▶ [Task requirements]: Rewrite the records as a Markdown table with the columns Row and Line. Cover only the lines starting at the first line of the records and ending at the line containing "crop and rotate: left 4.842%, top", both included, and leave out blank lines.

Stored data entries:
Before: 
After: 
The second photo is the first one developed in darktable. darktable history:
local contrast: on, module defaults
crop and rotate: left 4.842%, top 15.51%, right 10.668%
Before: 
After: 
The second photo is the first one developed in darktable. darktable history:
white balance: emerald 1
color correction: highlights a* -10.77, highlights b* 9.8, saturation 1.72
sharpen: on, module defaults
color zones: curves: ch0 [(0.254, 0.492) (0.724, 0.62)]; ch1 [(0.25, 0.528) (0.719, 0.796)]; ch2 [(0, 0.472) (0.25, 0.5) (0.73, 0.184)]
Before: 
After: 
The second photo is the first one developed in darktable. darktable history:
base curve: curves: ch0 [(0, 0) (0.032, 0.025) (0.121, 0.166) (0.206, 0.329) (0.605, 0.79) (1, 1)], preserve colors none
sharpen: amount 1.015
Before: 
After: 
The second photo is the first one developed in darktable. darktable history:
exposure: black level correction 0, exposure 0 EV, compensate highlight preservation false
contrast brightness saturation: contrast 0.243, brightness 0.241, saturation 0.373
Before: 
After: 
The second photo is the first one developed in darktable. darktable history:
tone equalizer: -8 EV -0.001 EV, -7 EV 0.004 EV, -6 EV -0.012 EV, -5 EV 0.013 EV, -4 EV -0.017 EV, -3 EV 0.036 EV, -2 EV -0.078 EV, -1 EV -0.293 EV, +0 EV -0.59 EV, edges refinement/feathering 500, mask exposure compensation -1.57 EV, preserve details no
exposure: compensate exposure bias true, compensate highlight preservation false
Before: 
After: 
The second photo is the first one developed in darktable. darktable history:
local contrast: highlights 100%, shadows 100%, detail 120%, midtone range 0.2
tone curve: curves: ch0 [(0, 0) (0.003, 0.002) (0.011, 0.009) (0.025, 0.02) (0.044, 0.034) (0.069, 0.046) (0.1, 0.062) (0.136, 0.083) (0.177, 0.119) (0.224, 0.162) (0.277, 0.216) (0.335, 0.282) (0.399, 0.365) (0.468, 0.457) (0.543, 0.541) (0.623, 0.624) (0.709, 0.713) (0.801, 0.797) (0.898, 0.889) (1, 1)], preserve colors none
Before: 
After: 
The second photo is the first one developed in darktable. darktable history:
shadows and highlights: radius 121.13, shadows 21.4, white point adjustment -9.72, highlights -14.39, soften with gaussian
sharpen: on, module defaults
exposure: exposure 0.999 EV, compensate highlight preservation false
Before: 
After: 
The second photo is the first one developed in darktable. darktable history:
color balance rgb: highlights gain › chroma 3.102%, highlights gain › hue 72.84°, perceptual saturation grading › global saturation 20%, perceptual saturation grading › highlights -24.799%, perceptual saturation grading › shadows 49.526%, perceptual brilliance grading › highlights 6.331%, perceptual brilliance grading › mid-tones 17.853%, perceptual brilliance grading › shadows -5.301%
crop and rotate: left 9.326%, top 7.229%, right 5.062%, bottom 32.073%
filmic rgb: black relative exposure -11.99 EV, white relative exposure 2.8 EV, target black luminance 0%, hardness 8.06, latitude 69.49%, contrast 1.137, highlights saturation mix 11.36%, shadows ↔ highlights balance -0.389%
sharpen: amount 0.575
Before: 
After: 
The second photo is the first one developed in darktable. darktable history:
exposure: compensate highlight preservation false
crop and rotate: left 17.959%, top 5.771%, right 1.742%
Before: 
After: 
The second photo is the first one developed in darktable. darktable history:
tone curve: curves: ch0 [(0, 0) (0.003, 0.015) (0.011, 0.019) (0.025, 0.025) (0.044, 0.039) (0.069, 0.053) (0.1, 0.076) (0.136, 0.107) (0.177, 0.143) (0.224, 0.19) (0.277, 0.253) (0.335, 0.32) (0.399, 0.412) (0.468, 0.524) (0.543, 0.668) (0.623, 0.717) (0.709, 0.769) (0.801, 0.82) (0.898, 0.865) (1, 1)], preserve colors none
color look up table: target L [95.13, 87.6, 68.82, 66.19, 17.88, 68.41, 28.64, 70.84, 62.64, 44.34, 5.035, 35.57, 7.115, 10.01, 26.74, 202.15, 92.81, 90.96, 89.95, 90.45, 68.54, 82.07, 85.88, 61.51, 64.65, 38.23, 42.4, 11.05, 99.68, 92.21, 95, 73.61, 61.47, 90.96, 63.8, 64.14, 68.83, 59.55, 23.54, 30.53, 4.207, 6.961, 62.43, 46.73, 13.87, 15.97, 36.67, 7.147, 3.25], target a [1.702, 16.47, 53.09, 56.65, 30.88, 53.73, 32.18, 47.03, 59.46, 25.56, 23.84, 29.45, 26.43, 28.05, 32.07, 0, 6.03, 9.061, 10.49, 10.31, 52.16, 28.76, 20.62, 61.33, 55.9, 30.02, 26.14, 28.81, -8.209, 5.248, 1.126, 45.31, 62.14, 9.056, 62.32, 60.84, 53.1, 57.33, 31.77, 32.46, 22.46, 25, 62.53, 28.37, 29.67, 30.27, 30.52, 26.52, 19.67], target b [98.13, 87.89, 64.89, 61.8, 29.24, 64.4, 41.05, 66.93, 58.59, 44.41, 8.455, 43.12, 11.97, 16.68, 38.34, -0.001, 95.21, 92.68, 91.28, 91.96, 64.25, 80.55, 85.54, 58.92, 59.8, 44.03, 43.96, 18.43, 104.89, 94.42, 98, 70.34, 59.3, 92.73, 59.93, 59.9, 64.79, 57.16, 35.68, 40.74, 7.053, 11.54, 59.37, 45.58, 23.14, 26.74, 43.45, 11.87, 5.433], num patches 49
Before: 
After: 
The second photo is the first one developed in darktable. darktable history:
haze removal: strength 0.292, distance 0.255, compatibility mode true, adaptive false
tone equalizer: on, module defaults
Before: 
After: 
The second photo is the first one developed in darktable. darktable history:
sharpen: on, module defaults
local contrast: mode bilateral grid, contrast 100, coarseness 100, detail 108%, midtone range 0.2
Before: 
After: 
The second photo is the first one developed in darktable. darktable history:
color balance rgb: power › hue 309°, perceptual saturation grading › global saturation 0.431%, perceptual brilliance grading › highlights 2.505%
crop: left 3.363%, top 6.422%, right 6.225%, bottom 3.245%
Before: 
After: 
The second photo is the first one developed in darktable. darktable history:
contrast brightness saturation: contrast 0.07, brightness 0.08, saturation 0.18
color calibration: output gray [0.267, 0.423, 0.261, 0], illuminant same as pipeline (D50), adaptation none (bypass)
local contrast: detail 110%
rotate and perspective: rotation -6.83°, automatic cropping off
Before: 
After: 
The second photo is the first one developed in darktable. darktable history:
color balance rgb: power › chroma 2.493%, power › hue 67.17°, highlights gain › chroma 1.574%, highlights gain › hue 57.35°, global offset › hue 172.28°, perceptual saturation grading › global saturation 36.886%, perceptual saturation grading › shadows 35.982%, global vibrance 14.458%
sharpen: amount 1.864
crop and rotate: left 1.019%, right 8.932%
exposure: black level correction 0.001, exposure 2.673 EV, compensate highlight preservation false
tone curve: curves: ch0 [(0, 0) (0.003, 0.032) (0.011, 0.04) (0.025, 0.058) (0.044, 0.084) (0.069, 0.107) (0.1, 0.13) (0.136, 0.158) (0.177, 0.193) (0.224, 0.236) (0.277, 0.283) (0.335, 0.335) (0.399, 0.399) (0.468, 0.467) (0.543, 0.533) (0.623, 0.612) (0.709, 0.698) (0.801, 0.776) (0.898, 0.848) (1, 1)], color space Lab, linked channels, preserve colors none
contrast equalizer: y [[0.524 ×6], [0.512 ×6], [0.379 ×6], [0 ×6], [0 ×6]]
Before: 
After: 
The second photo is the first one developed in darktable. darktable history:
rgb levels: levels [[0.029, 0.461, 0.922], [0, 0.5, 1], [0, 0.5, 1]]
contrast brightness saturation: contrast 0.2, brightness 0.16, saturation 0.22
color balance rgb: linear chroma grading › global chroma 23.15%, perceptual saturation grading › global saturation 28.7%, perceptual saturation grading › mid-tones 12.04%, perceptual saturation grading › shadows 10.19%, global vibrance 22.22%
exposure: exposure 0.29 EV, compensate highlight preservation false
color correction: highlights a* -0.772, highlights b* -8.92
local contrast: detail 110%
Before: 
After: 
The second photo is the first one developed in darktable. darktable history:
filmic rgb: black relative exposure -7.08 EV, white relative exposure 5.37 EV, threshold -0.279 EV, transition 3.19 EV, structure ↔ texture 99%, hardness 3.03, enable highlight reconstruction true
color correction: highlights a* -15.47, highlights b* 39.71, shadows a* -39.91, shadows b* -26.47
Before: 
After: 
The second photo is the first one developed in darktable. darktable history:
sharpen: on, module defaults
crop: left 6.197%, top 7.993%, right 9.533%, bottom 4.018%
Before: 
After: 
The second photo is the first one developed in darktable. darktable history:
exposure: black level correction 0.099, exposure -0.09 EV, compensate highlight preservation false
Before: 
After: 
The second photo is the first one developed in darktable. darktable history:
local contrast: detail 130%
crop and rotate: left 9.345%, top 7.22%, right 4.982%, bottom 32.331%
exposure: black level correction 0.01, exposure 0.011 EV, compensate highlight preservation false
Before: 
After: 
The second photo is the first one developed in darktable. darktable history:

▶ [Task result]:
| Row | Line |
|---|---|
| 1 | Before:  |
| 2 | After:  |
| 3 | The second photo is the first one developed in darktable. darktable history: |
| 4 | local contrast: on, module defaults |
| 5 | crop and rotate: left 4.842%, top 15.51%, right 10.668% |